Baicalein inhibits DDX60 to suppress pancreatic cancer growth and regulate the tumor microenvironment.

Abstract

Objective: To explore the effects of baicalein on immune cell infiltration and tumor progression in pancreatic cancer by modulating DDX60 expression.

Methods: RNA-seq data of pancreatic cancer and normal tissues were obtained from the UCSC XENA database. DDX60 expression differences and their associations with patient prognosis and immune infiltration were analyzed. Panc02 pancreatic cancer cells were treated with baicalein (0, 20, 40, 60 μmol/L) for 24, 48, and 72 hours. Cell viability was assessed by MTT assay, while apoptosis and DDX60 expression were evaluated by flow cytometry and RT-qPCR, respectively. In vivo, tumor-bearing mice received baicalein, and tumor volume, immune cell infiltration, and DDX60 expression in tumor tissues were assessed.

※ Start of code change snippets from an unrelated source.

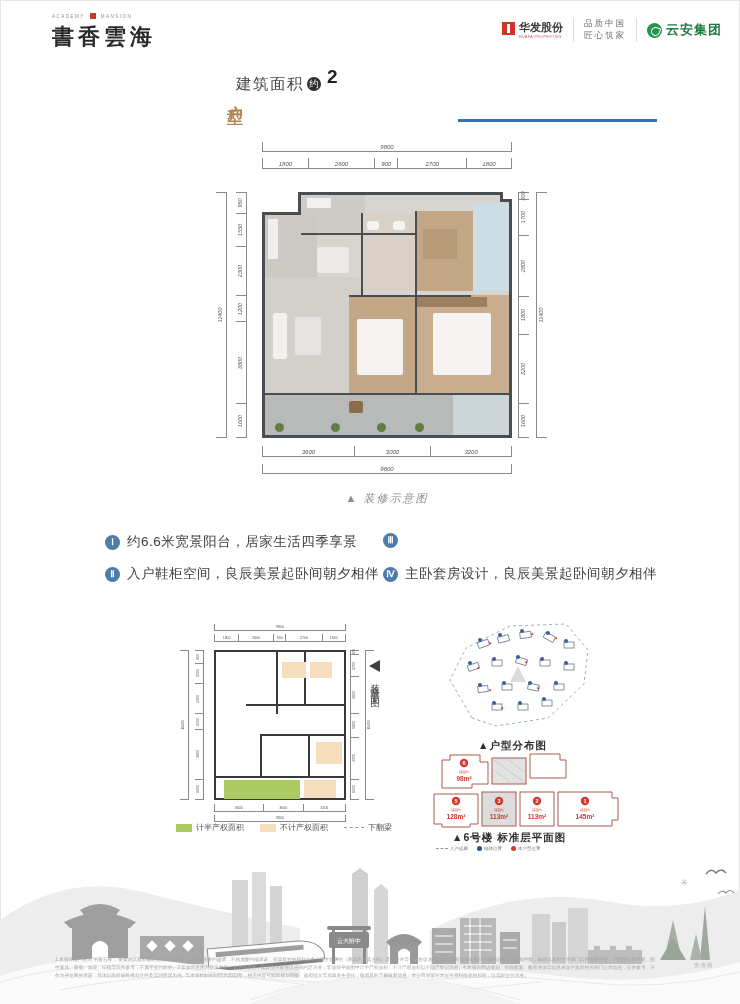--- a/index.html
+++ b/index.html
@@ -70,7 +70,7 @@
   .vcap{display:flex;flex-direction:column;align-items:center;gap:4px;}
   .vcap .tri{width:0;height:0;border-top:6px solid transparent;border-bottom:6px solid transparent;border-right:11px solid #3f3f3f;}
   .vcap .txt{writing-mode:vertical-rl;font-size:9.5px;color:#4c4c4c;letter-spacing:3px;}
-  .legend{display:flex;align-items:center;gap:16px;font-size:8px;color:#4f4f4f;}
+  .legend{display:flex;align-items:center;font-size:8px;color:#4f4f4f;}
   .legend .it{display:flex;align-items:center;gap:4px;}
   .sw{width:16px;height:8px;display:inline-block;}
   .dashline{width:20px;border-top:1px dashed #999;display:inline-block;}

Results: DDX60 expression was significantly upregulated in pancreatic cancer tissues compared to normal tissues (P < 0.05). Patients with low DDX60 had better survival (P < 0.05). DDX60 levels correlated significantly with multiple immune cell types, including DCs, eosinophils, macrophages, neutrophils, T cell subsets, and NK cells (P < 0.05). Baicalein inhibited Panc02 cell proliferation and induced apoptosis in a dose- and time-dependent manner (P < 0.05), accompanied by downregulation of DDX60 (P < 0.05). In vivo, baicalein significantly suppressed tumor growth and increased CD8⁺ T cells and macrophages in tumor tissues (P < 0.05). DDX60 expression decreased with increasing baicalein dosage (P < 0.05).

Conclusion: Baicalein suppresses pancreatic cancer growth and promotes apoptosis, apparently through downregulation of DDX60 and modulation of immune responses in the tumor microenvironment.